04:03 J'ai vécu tout ça dans mon oeil de créateur,
04:06 mais en même temps, à partir du moment où j'ai appuyé
04:08 sur la touche "entrée", quand je l'ai posté,
04:10 non pas que je voulais que ce slogan devienne viral du tout,
04:13 c'est juste que je m'exprimais à un moment donné.
04:15 C'est devenu viral malgré moi.
04:17 Eh bien, ce slogan a eu une portée politique
04:21 au-delà de ce que je pouvais imaginer,
04:23 parce que je vous invite à essayer d'imaginer
04:26 un tout petit peu ce que ça fait que, tout d'un coup,
04:29 voir quelque chose qu'on a écrit devant son ordinateur,
04:34 faire une image, parce que c'est ça, mon travail,
04:35 je crée des images, et j'ai fait cette image,
04:38 et tout d'un coup, le monde entier se l'est appropriée
04:41 et l'a portée au FA.
04:42 Dernière question.
04:44 Qu'est-ce qui vous a le plus marqué, finalement ?
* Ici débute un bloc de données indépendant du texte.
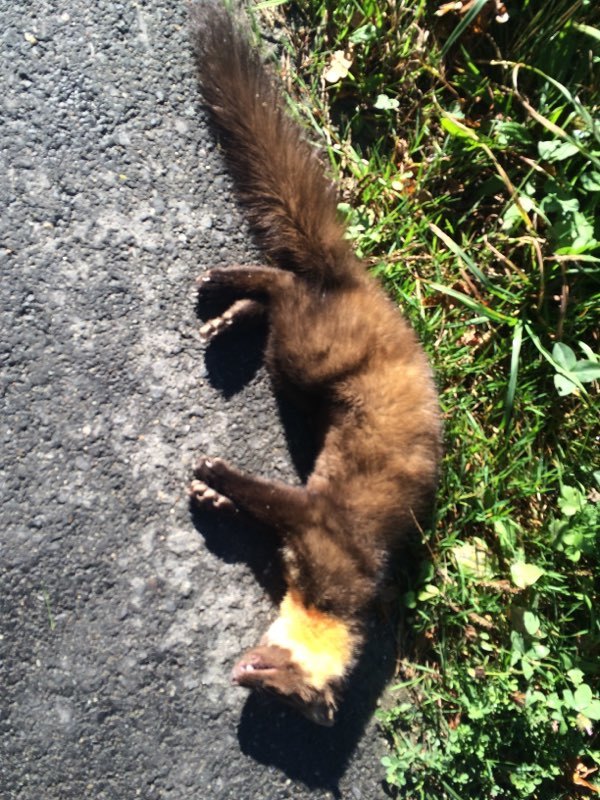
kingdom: Animalia
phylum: Chordata
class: Mammalia
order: Carnivora
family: Mustelidae
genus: Martes
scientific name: Martes martes
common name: European pine marten
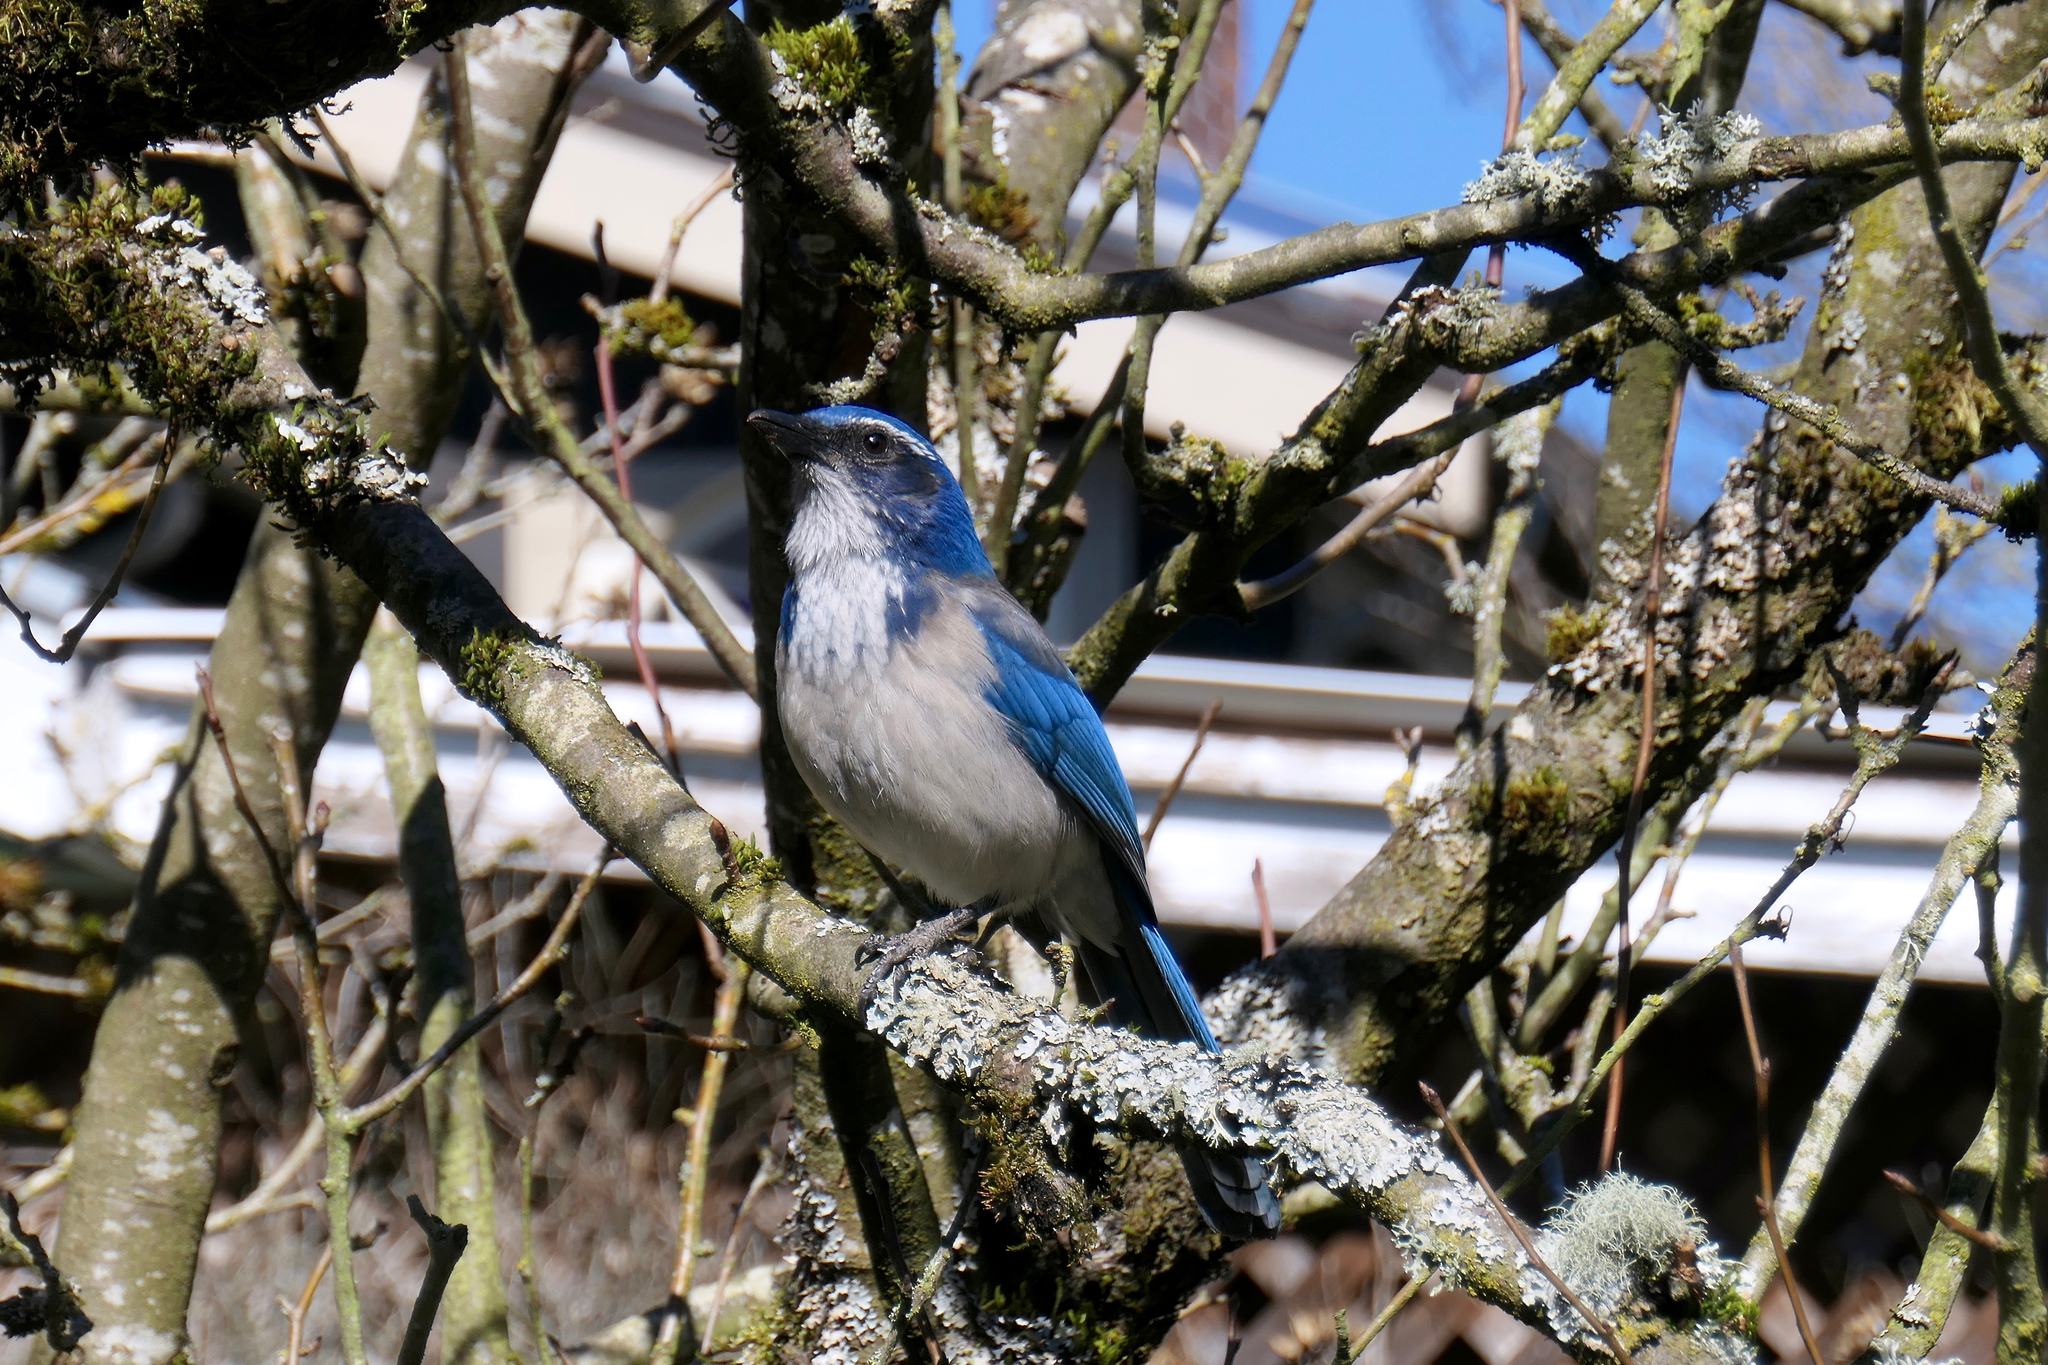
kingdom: Animalia
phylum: Chordata
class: Aves
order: Passeriformes
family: Corvidae
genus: Aphelocoma
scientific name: Aphelocoma californica
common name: California scrub-jay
04:46 C'est la vague médiatique,
04:48 la traie que vous-même avez suscitée,
04:51 la puissance inimaginable des réseaux sociaux
04:54 ou, finalement, l'utilisation, la récupération politique ?
04:57 C'est un peu tout ça.
04:58 C'est effectivement la récupération politique
05:02 qui m'a le plus touché, je pense,
05:05 et pas forcément dans le bon sens,
05:08 mais ce qui m'a aussi, bien évidemment, fait plaisir,
05:13 c'est que les gens se sont retrouvés derrière.
05:15 Alors, d'aucuns pourraient parler de fierté,
05:18 mais moi, je me suis toujours refusé à ce terme de fierté,
05:21 parce que c'est quand même un slogan
05:22 qui a des bases qui sont assez terribles.
05:25 Donc, oui, bien sûr, c'est, je pense, avant tout,
05:28 le plaisir de voir que ce slogan, finalement,
05:32 a plu au plus grand nombre
05:33 et que les gens ont pu se l'approprier,
05:35 mais en même temps, c'est tellement un slogan facile
05:38 et malléable, etc.,
05:39 que tout le monde y a mis un peu ce qu'il voulait derrière.
05:42 Alors, ça s'appelle "Une histoire folle".
05:45 Comment j'ai créé "Je suis Charlie" et "Le voyage en absurdie".
05:47 Qui a suivi ? C'est un livre qui est paru chez Grasset.
05:50 Merci beaucoup, Joachim Ronson.
05:51 Avec grand plaisir. Merci à vous.